Depuis 2020 : la spirale infernale de l’échec
Il faut remonter à la fin 2020 pour trouver le dernier grand succès d’Ubisoft. Il s’agit d’Assassin’s Creed Valhalla et ses plus de 20 millions d’exemplaires vendus. Cette aventure dans l’univers des Vikings aura bénéficié d’une fenêtre de lancement idéal : il s’agissait du tout premier blockbuster accompagnant la sortie des nouvelles consoles PlayStation 5 et Xbox Series, et ce durant la pandémie de Covid-19...
Mais les autres productions Ubisoft vont rimer avec échec commercial : Immortal Fenyx Rising (2020), Far Cry 6 (2021), Mario + The Lapins Crétins: Sparks of Hope(2022), Avatar : Frontiers of Pandora (2023), Skull and Bones (2024), Star Wars Outlaws (2024)... et même Prince of Persia : The Lost Crown (2024), pourtant salué par la critique.

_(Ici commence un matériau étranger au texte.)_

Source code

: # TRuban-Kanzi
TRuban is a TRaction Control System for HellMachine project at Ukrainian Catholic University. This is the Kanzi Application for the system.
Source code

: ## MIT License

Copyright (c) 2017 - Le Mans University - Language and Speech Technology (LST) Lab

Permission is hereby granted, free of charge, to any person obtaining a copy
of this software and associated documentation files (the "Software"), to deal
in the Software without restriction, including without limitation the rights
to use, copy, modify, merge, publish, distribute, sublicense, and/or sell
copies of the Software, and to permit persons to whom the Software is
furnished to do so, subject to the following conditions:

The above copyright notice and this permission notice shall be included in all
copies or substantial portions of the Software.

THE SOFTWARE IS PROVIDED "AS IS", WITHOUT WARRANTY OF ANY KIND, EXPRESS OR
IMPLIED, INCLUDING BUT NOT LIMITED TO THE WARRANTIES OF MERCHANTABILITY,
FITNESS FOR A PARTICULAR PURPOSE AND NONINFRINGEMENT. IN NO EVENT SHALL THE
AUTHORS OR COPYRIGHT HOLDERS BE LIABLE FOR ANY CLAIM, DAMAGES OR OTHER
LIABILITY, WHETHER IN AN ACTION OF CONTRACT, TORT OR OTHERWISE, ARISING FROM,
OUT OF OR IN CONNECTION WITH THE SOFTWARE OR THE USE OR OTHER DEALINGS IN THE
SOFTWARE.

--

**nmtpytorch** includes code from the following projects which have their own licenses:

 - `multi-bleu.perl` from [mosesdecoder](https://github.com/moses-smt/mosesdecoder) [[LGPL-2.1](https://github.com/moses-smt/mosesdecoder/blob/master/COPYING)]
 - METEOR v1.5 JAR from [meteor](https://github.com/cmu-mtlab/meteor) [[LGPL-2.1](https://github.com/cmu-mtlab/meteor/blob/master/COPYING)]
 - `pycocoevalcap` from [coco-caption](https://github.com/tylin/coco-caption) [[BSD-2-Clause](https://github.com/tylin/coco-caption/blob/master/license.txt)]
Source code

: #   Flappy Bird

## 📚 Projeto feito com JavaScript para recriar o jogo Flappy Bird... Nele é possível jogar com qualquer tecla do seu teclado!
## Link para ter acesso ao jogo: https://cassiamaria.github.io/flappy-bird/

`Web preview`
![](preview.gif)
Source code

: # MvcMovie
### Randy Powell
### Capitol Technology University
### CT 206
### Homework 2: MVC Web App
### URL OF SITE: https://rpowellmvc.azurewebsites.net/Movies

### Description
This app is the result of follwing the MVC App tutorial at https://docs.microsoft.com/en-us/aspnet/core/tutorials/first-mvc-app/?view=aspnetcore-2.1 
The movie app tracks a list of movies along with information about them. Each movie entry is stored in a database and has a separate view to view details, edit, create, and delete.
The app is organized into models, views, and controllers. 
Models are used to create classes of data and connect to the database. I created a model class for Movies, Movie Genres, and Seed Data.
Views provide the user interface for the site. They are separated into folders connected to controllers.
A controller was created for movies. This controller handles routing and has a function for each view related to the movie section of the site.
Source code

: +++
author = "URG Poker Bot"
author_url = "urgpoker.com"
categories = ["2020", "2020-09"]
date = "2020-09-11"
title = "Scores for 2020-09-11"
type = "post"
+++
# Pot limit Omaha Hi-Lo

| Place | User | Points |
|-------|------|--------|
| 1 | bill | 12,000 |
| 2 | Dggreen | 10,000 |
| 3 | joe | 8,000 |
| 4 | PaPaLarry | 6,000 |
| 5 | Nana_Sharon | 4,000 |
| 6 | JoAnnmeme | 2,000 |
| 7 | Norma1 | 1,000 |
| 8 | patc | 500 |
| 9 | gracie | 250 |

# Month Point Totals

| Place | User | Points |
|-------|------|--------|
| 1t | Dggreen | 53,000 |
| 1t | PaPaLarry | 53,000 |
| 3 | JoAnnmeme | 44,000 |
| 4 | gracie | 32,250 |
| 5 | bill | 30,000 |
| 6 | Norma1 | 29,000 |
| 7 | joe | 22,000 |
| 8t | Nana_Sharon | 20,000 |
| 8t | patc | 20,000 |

Grand espoir du groupe, Assassin’s Creed Shadows (2025) va connaître un bon démarrage (5 millions de joueurs en deux mois), mais sans décoller par la suite.
Ubisoft semble avoir perdu son mojo, et chacun en cherche la cause. Le départ de Serge Hascoët en 2020? Un trop grand nombre de recrutements (le groupe va doubler de taille entre 2018 et 2022), avec des nouvelles troupes mal intégrées à cause du recours massif au télétravail ? Une direction qui ne s’est pas renouvelée, avec les mêmes visages aux manettes depuis 40 ans ? Des jeux copiant avec retard les grandes tendances du marché, plutôt que de les créer? Une ligne éditoriale davantage progressiste ? Sur YouTube et les réseaux sociaux, le «Ubi Bashing» bat son plein. Certains salariés sont harcelés et menacés de mort par des créateurs de contenus qui ont compris que la critique facile et gratuite du groupe était récompensée par des taux d’engagement massifs.
2025-2026 : la grande réorganisation
Ubisoft entame en 2021 un plongeon boursier qui se poursuit encore aujourd’hui. De 80 euros, son action passe à 3,90 euros en l’espace de cinq ans. La place de Paris s’interroge : Ubisoft va-t-il se faire croquer et dépecer par un fonds de private equity ? Le groupe se met à l’abri en 2022 en renforçant son alliance avec le chinois Tencent, qui monte au capital du groupe mais aussi de sa holding de contrôle, Guillemot Brothers.
Mais Ubisoft est contraint à des décisions difficiles. Les plans d’économies se succèdent, et riment avec fermetures de studios, licenciements et arrêt du développement de nombreux jeux. Adulé jusqu’alors, Yves Guillemot perd le soutien de nombre de ses salariés, dont certains appellent à son départ.
Ubisoft a vécu plusieurs mouvements de grève ces dernières années. DIMITAR DILKOFF / AFP
En 2025, la direction annonce un big bang. Le groupe va être réorganisé en 5 filiales, les «creative houses», qui vont chacune gérer de A à Z des licences et des styles de jeux vidéo. Objectif, réinjecter de l’agilité et de la créativité grâce à ses structures plus petites, et responsables de leurs finances. La première creative house, nommée Vantage Studios, va gérer les plus belles marques : Assassin’s Creed, Far Cry, Rainbow Six. Elle est codétenue par Tencent, qui injecte 1,5 milliard d’euros. Mais la nomination du fils d’Yves Guillemot, Charlie, à la tête de la structure, fait grincer des dents.
Cette réorganisation est censée entrer en application ce 1er avril, mais plusieurs nominations n’ont pas encore été actées. Il faudra attendre plusieurs année avant d’en connaître les résultats.